National Center for Lesbian Rights

Cases & Advocacy

Ely v. Saul Amicus

Status: Open

Outcome: Pending

Location: California, Arizona, Nationwide

Jurisdiction + Case Number: Ninth Circuit Court of Appeals, Nos. 20-16427, 20-16426, 20-16445

In February 2021, NCLR and GLBTQ Legal Advocates & Defenders (GLAD) filed amicus briefs in the Ninth Circuit Court of Appeals urging the court to affirm rulings in favor of same-sex surviving spouses who had been denied Social Security survivor benefits. The cases are Ely v. Saul, Driggs v. Saul, and Schmoll v. Saul.

The cases were brought by same-sex surviving spouses who were denied Social Security survivor benefits. Although the couples had been together for decades, they were barred from marriage for many years due to unconstitutional state marriage laws. The Social Security Administration denied them survivor benefits because their marriages did not satisfy the requirement that spouses be married for at least nine months before the wage earner’s death. Plaintiff Michael Ely and his husband, for example, were in a committed relationship since 1971 and had a commitment ceremony in 2007. They married in 2014, weeks after Arizona began allowing same-sex couples to marry. Mr. Ely’s husband passed away seven months later, and the Social Security Administration denied Mr. Ely spousal survivor benefits. The lawsuits argue that the denial of survivor benefits to same-sex surviving spouses based on the marriage duration requirement is unconstitutional where discriminatory state laws prevented the couples from marrying. In 2020, district courts in Arizona and California ruled in favor of the surviving spouses, and the court in Ely v. Saul certified a nationwide class action. The Social Security Administration appealed.

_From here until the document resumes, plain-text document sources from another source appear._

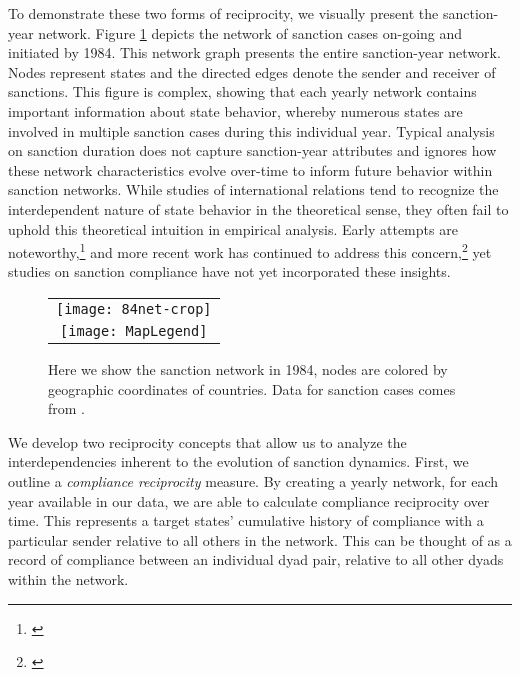 To demonstrate these two forms of reciprocity, we visually present the sanction-year network. Figure \ref{fig:spaghetti} depicts the network of sanction cases on-going and initiated by 1984. This network graph presents the entire sanction-year network.  Nodes represent states and the directed edges denote the sender and receiver of sanctions. This figure is complex, showing that each yearly network contains important information about state behavior, whereby numerous states are involved in multiple sanction cases during this individual year. Typical analysis on sanction duration does not capture sanction-year attributes and ignores how these network characteristics evolve over-time to inform future behavior within sanction networks. While studies of international relations tend to recognize the interdependent nature of state behavior in the theoretical sense, they often fail to uphold this theoretical intuition in empirical analysis. Early attempts are noteworthy,\footnote{\cite{keohane1989reciprocity,goldstein1991reciprocity}} and more recent work has continued to address this concern,\footnote{\cite{mitchell2001,cranmer2014reciprocity}} yet studies on sanction compliance have not yet incorporated these insights. 

\begin{figure}[ht]
  \centering
  \begin{tabular}{c}
	  \texttt{[image: 84net-crop]} \\
	  \texttt{[image: MapLegend]}
  \end{tabular}
  \caption{Here we show the sanction network in 1984, nodes are colored by geographic coordinates of countries. Data for sanction cases comes from \citet{morgan2009threat}.}
  \label{fig:spaghetti}
\end{figure}
\FloatBarrier

We develop two reciprocity concepts that allow us to analyze the interdependencies inherent to the evolution of sanction dynamics. First, we outline a \textit{compliance reciprocity} measure. By creating a yearly network, for each year available in our data, we are able to calculate compliance reciprocity over time. This represents a target states' cumulative history of compliance with a particular sender relative to all others in the network. This can be thought of as a record of compliance between an individual dyad pair, relative to all other dyads within the network.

The amicus briefs from NCLR and GLAD urge the Ninth Circuit to affirm the district courts’ rulings. The briefs argue that the Social Security Administration’s reliance on unconstitutional marriage laws to determine eligibility for survivor benefits repeats the constitutional violations condemned in Obergefell v. Hodges, and that the remedy in Ely will be straightforward and easy to implement.